§ Tasks for this exercise
• 1. Copy out everything from "The provisioning of" down to "to the physical network." in the passage on EDP and EVPN, swapping "lCores" for "logical cores".
• 2. Echo the listing line for line, everything from its start down to the line containing "35: (350, 575)", and leave the pictures out of your answer.

§ Document passage
---

The provisioning of EDP requires the assignment of lCores. These lCores must be considered for the overall resource budget.
Ethernet VPN (EVPN)
Ethernet VPN (EVPN) is a standards-based BGP control plane that enables the extension of Layer 2 and Layer 3 connectivity.
In the Route Server mode, EVPN allows workloads such as an Evolved Packet Core (EPC) that supports BGP peering and high throughput and low latency to bypass the NSX edge node and route traffic directly to the physical network.
The NSX edge resides in the control path and not the data path. The NSX edge peers to both the workload and the physical network. The data path bypasses the NSX edge node and routes directly to the physical network using VXLAN encapsulation, enabling high throughput and low latency required by this class of applications.

---

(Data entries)
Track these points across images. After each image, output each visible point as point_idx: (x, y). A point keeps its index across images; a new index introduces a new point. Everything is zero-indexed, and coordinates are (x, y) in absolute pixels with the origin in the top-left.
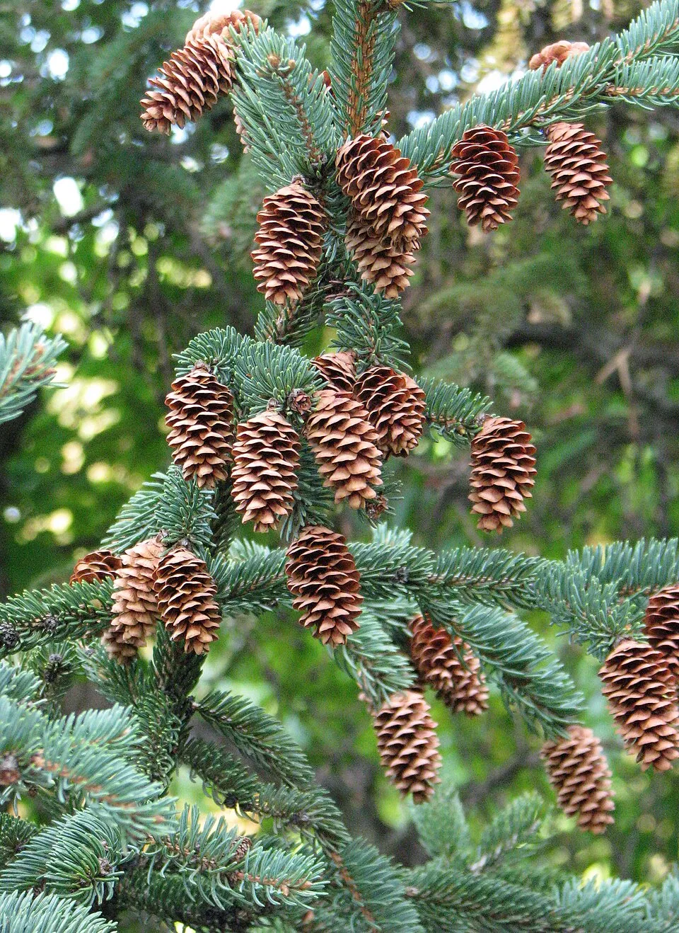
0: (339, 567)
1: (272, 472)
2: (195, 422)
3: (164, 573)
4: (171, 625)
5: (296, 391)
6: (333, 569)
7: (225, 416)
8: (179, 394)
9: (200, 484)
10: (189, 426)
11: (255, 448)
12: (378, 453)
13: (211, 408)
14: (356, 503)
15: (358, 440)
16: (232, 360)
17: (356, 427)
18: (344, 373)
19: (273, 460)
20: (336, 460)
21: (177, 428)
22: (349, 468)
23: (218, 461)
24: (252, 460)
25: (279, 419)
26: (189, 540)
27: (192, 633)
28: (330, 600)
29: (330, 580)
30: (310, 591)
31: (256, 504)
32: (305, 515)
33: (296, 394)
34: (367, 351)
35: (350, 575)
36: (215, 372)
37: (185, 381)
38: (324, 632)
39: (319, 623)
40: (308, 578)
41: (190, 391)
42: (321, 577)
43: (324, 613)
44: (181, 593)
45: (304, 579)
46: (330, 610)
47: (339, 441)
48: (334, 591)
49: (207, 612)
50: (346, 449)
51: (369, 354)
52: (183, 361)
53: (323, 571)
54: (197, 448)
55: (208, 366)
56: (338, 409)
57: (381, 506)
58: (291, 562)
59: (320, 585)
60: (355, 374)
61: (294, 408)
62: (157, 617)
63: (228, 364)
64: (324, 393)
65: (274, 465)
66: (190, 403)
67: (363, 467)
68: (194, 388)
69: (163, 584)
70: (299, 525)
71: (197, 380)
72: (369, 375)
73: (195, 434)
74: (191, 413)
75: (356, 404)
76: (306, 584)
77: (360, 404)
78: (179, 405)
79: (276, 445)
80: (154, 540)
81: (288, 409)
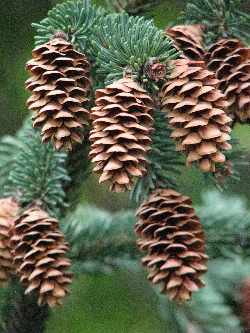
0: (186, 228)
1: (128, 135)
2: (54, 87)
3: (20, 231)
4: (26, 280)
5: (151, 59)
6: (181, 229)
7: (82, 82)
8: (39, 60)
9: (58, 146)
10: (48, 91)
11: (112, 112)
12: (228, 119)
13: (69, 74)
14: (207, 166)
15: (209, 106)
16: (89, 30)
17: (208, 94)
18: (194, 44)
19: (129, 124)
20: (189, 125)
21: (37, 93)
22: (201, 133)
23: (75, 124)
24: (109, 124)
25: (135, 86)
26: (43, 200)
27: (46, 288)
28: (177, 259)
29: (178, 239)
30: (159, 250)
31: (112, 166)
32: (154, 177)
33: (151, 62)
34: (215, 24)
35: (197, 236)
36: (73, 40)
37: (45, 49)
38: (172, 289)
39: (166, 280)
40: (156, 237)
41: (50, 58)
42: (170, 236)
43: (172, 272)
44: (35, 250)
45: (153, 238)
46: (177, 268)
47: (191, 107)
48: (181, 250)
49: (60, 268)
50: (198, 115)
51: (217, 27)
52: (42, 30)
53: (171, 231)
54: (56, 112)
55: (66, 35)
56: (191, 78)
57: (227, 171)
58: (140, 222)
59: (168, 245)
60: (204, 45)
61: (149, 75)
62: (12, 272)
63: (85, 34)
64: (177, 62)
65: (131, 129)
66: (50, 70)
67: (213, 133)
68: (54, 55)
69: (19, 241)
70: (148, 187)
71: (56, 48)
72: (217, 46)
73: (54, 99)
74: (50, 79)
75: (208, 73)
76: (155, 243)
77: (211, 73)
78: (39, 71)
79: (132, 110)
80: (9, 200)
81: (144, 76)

---

§ Answers to the exercise
• 1.
The provisioning of EDP requires the assignment of logical cores. These logical cores must be considered for the overall resource budget.
Ethernet VPN (EVPN)
Ethernet VPN (EVPN) is a standards-based BGP control plane that enables the extension of Layer 2 and Layer 3 connectivity.
In the Route Server mode, EVPN allows workloads such as an Evolved Packet Core (EPC) that supports BGP peering and high throughput and low latency to bypass the NSX edge node and route traffic directly to the physical network.

• 2.
Track these points across images. After each image, output each visible point as point_idx: (x, y). A point keeps its index across images; a new index introduces a new point. Everything is zero-indexed, and coordinates are (x, y) in absolute pixels with the origin in the top-left.
0: (339, 567)
1: (272, 472)
2: (195, 422)
3: (164, 573)
4: (171, 625)
5: (296, 391)
6: (333, 569)
7: (225, 416)
8: (179, 394)
9: (200, 484)
10: (189, 426)
11: (255, 448)
12: (378, 453)
13: (211, 408)
14: (356, 503)
15: (358, 440)
16: (232, 360)
17: (356, 427)
18: (344, 373)
19: (273, 460)
20: (336, 460)
21: (177, 428)
22: (349, 468)
23: (218, 461)
24: (252, 460)
25: (279, 419)
26: (189, 540)
27: (192, 633)
28: (330, 600)
29: (330, 580)
30: (310, 591)
31: (256, 504)
32: (305, 515)
33: (296, 394)
34: (367, 351)
35: (350, 575)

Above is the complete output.